Task brief: Please give again, word for word, the line that contains "gestalten möchten oder" and every line after it to the end of the data, with no other lines.

(Records to process)

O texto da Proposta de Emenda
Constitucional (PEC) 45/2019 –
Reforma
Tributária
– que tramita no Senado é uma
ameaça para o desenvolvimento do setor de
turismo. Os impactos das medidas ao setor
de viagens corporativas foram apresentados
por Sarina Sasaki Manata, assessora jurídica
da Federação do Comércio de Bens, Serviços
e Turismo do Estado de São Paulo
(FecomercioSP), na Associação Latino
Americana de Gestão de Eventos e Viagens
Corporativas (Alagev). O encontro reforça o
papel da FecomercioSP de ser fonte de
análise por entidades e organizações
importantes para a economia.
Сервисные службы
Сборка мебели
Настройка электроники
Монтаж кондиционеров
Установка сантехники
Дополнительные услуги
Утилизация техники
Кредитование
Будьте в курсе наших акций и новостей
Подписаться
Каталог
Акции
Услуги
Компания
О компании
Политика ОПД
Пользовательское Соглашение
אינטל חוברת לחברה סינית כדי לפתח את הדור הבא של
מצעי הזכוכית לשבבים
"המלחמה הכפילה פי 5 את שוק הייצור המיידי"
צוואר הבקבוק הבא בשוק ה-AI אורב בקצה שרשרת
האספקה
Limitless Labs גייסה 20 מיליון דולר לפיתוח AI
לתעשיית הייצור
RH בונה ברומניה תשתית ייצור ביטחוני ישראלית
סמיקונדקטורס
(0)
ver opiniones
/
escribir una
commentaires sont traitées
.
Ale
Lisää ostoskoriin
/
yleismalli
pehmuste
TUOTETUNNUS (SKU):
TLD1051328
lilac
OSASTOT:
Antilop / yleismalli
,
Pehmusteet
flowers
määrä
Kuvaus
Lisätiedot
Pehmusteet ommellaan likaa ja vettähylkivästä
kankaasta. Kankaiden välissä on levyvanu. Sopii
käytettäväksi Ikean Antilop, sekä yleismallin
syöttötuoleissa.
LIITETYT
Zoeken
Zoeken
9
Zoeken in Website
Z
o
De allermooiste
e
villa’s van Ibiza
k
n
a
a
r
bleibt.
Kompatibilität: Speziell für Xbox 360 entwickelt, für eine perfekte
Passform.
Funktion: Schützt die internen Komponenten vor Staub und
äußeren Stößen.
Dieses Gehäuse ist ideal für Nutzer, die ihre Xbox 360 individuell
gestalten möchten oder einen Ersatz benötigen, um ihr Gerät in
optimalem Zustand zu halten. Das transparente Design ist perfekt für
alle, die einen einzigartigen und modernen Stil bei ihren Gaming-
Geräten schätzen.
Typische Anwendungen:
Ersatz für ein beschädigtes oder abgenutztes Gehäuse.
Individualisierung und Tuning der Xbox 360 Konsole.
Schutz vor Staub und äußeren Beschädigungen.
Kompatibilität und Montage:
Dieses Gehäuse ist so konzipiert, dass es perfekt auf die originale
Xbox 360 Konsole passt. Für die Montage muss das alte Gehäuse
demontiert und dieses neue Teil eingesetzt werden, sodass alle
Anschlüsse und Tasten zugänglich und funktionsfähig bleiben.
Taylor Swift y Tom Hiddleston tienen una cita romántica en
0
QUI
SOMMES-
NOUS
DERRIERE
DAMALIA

(End Records to process)

Expected answer:
gestalten möchten oder einen Ersatz benötigen, um ihr Gerät in
optimalem Zustand zu halten. Das transparente Design ist perfekt für
alle, die einen einzigartigen und modernen Stil bei ihren Gaming-
Geräten schätzen.
Typische Anwendungen:
Ersatz für ein beschädigtes oder abgenutztes Gehäuse.
Individualisierung und Tuning der Xbox 360 Konsole.
Schutz vor Staub und äußeren Beschädigungen.
Kompatibilität und Montage:
Dieses Gehäuse ist so konzipiert, dass es perfekt auf die originale
Xbox 360 Konsole passt. Für die Montage muss das alte Gehäuse
demontiert und dieses neue Teil eingesetzt werden, sodass alle
Anschlüsse und Tasten zugänglich und funktionsfähig bleiben.
Taylor Swift y Tom Hiddleston tienen una cita romántica en
0
QUI
SOMMES-
NOUS
DERRIERE
DAMALIA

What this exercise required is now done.